_Exercise aim_
Identify each line in the records below that contains the word "writePipe", and copy it.
━━━ Material supplied ━━━
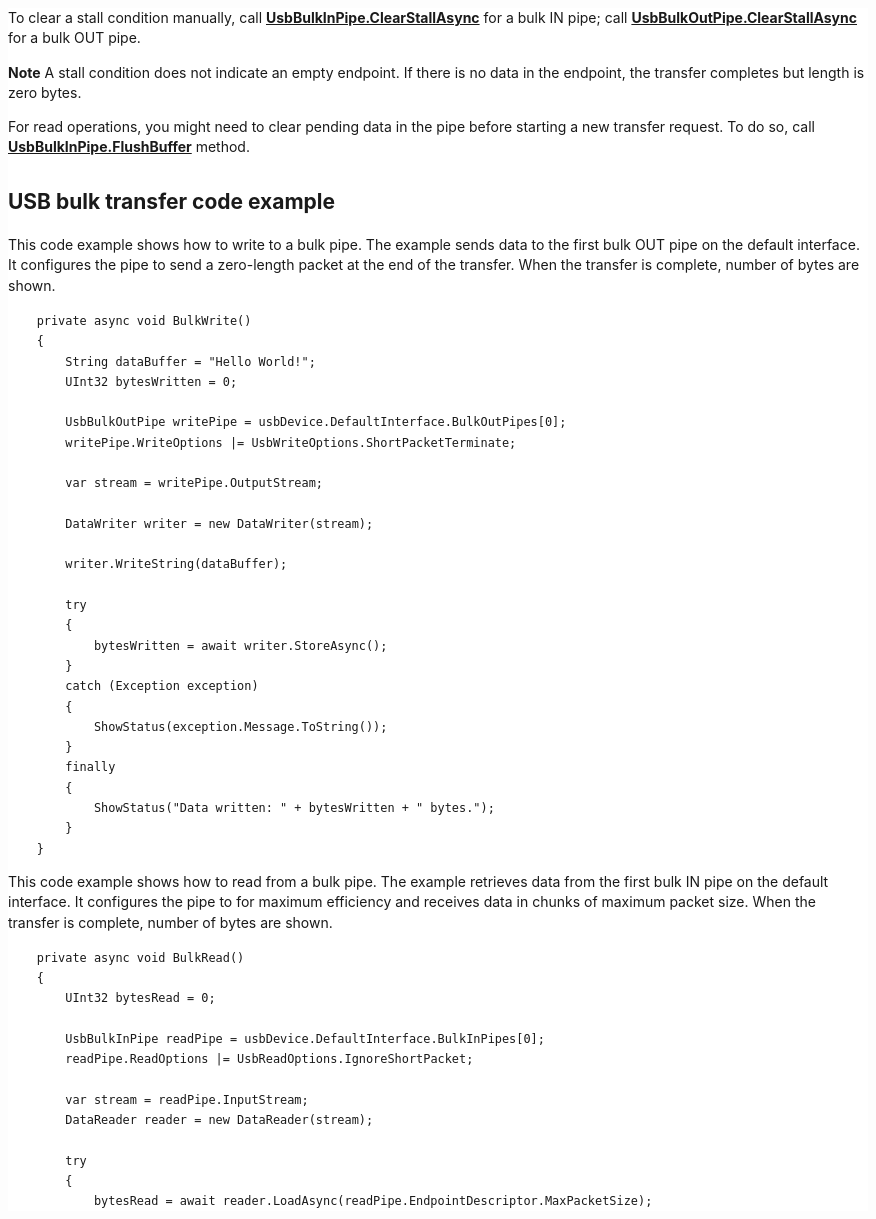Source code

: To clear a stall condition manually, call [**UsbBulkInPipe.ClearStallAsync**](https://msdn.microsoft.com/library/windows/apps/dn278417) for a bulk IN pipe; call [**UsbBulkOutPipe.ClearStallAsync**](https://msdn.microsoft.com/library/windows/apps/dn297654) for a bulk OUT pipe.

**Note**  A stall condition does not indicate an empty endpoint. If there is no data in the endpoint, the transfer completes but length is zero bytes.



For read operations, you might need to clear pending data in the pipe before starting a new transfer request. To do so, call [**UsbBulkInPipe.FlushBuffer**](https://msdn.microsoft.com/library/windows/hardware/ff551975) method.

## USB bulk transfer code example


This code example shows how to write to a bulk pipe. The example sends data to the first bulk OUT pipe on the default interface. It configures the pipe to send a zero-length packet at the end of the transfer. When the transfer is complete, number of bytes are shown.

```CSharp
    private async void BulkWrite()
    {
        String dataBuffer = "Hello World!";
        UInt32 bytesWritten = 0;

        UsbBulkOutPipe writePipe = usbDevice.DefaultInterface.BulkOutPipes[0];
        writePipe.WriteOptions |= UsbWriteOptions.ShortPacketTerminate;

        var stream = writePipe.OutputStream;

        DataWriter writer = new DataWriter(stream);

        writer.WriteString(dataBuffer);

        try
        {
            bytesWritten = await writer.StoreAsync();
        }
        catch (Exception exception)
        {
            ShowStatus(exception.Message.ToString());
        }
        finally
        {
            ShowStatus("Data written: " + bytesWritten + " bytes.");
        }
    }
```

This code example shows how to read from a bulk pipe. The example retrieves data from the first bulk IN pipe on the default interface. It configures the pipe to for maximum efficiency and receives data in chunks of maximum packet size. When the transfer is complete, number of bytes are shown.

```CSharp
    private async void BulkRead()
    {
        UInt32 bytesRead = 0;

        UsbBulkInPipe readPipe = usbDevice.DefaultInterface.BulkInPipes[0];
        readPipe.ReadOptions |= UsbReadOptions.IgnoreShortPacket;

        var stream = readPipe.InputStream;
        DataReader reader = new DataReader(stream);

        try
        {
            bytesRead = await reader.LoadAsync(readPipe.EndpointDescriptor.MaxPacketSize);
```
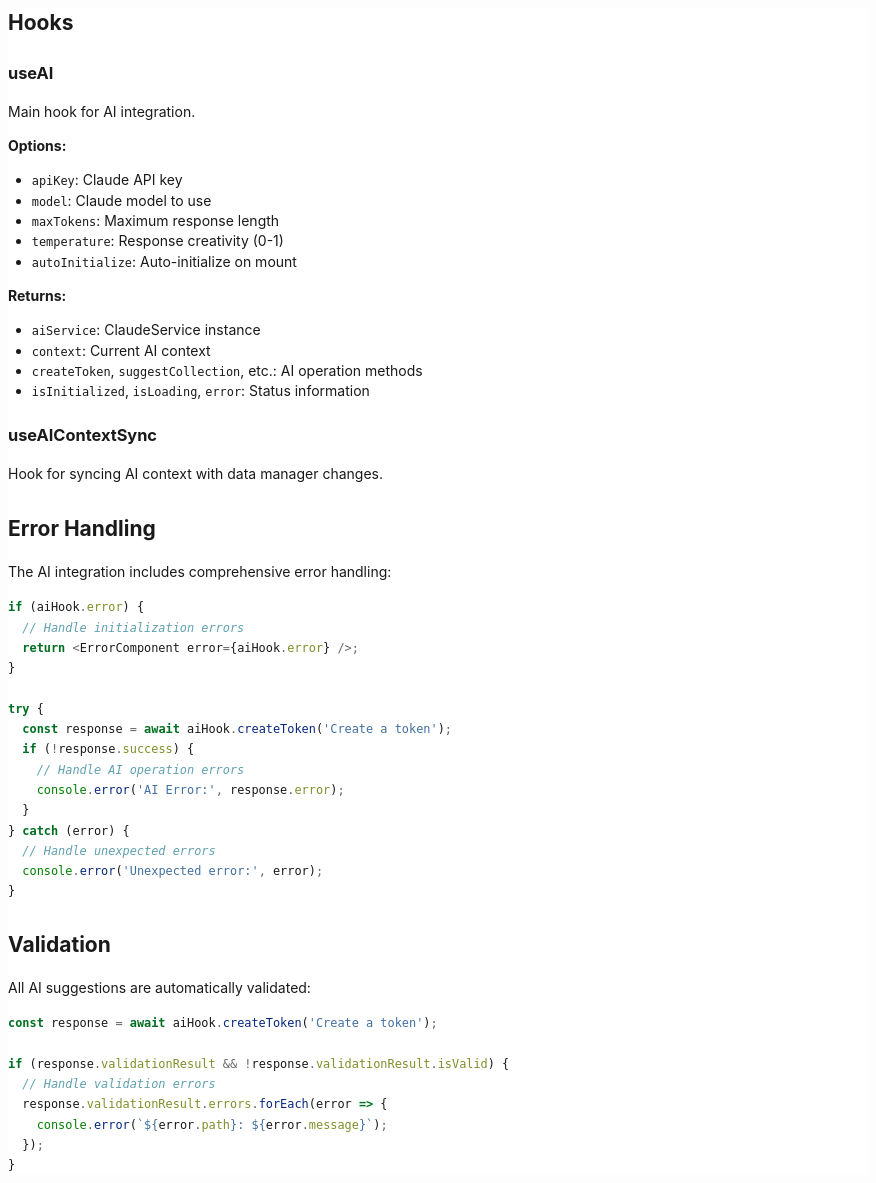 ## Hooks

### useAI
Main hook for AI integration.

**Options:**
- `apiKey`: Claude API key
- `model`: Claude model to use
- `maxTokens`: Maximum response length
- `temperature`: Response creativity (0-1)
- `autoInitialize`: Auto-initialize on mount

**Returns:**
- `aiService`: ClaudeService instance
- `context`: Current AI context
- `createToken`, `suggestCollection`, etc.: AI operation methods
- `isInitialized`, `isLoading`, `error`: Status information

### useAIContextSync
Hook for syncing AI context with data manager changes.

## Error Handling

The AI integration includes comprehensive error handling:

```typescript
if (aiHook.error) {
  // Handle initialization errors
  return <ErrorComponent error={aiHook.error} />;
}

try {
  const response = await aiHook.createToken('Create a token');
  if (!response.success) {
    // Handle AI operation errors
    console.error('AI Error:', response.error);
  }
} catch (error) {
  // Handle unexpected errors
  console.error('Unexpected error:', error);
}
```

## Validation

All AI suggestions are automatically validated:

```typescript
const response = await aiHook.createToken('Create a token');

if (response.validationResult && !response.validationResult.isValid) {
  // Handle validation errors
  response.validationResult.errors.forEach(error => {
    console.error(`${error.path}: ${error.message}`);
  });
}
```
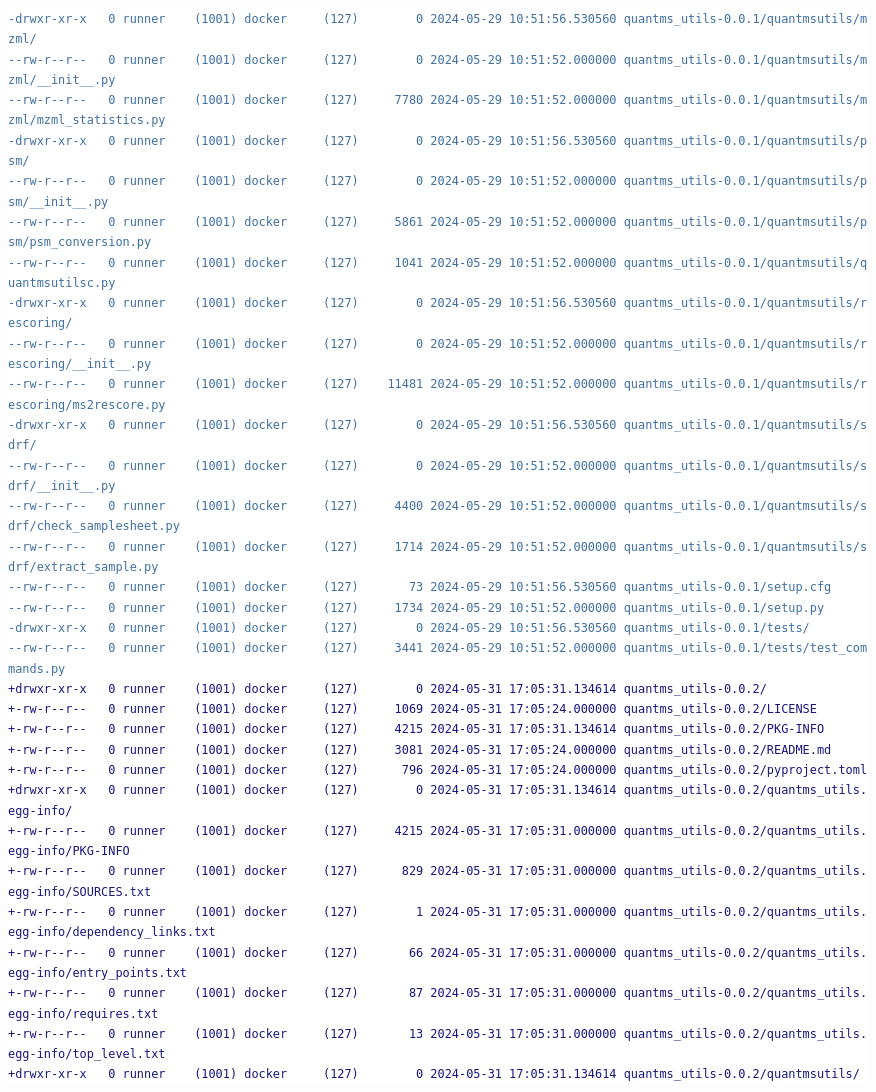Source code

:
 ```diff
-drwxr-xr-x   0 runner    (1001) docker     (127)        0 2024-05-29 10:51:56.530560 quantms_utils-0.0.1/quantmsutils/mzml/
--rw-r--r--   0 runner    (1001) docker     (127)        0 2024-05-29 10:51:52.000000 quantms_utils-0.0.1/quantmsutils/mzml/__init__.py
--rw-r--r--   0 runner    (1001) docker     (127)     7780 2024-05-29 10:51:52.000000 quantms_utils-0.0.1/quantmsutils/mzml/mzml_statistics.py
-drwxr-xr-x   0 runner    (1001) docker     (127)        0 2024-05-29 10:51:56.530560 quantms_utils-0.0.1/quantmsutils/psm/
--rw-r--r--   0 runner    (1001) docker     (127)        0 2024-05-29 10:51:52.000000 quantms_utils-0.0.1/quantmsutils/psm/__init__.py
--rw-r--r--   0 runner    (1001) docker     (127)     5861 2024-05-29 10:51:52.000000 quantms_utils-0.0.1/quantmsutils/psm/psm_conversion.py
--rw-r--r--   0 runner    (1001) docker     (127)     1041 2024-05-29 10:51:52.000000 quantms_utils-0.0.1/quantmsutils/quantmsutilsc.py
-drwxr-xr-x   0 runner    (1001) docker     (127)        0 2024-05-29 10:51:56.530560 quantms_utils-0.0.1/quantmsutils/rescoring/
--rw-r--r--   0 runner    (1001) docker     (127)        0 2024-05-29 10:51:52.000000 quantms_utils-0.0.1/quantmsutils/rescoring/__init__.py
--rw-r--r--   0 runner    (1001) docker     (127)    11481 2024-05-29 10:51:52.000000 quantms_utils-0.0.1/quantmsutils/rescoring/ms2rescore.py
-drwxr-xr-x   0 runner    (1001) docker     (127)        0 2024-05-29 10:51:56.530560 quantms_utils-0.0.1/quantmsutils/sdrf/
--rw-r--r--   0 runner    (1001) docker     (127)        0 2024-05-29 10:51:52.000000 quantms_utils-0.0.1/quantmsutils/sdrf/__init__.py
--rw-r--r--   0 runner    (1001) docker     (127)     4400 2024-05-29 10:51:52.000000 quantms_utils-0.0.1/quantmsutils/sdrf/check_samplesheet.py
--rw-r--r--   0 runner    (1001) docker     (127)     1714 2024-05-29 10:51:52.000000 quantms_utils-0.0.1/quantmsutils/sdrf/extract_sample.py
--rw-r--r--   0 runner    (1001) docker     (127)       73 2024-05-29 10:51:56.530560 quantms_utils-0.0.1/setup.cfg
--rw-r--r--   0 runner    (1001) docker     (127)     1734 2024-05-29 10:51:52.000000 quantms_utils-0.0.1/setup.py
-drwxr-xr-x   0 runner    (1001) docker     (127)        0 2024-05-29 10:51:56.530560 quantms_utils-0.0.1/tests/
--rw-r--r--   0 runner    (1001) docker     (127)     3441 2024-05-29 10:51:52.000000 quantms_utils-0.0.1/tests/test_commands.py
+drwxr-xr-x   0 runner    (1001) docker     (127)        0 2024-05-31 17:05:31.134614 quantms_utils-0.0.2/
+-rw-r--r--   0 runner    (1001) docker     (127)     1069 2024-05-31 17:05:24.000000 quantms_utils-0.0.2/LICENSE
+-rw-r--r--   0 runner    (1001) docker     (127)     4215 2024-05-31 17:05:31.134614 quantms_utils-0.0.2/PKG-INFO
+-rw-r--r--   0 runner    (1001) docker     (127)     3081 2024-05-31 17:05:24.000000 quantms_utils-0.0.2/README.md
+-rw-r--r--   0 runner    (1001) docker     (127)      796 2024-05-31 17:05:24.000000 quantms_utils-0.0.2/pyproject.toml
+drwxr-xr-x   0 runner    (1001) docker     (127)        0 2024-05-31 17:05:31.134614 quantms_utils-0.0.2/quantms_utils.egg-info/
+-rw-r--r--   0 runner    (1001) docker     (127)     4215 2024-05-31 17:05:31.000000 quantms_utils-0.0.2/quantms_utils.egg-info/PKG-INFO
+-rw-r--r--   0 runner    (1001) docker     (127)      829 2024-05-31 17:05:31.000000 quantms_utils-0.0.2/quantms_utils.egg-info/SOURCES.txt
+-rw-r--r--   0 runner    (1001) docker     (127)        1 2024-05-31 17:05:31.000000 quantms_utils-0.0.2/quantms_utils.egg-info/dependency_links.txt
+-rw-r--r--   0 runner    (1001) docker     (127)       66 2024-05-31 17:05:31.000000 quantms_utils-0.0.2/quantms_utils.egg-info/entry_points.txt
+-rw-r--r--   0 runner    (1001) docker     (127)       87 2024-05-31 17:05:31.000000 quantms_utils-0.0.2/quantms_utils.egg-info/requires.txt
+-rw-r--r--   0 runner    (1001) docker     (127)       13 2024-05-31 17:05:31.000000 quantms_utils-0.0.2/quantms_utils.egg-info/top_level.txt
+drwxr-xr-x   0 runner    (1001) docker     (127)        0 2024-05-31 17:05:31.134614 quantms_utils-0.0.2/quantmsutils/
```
━━━
_Response below_
        UsbBulkOutPipe writePipe = usbDevice.DefaultInterface.BulkOutPipes[0];
        writePipe.WriteOptions |= UsbWriteOptions.ShortPacketTerminate;
        var stream = writePipe.OutputStream;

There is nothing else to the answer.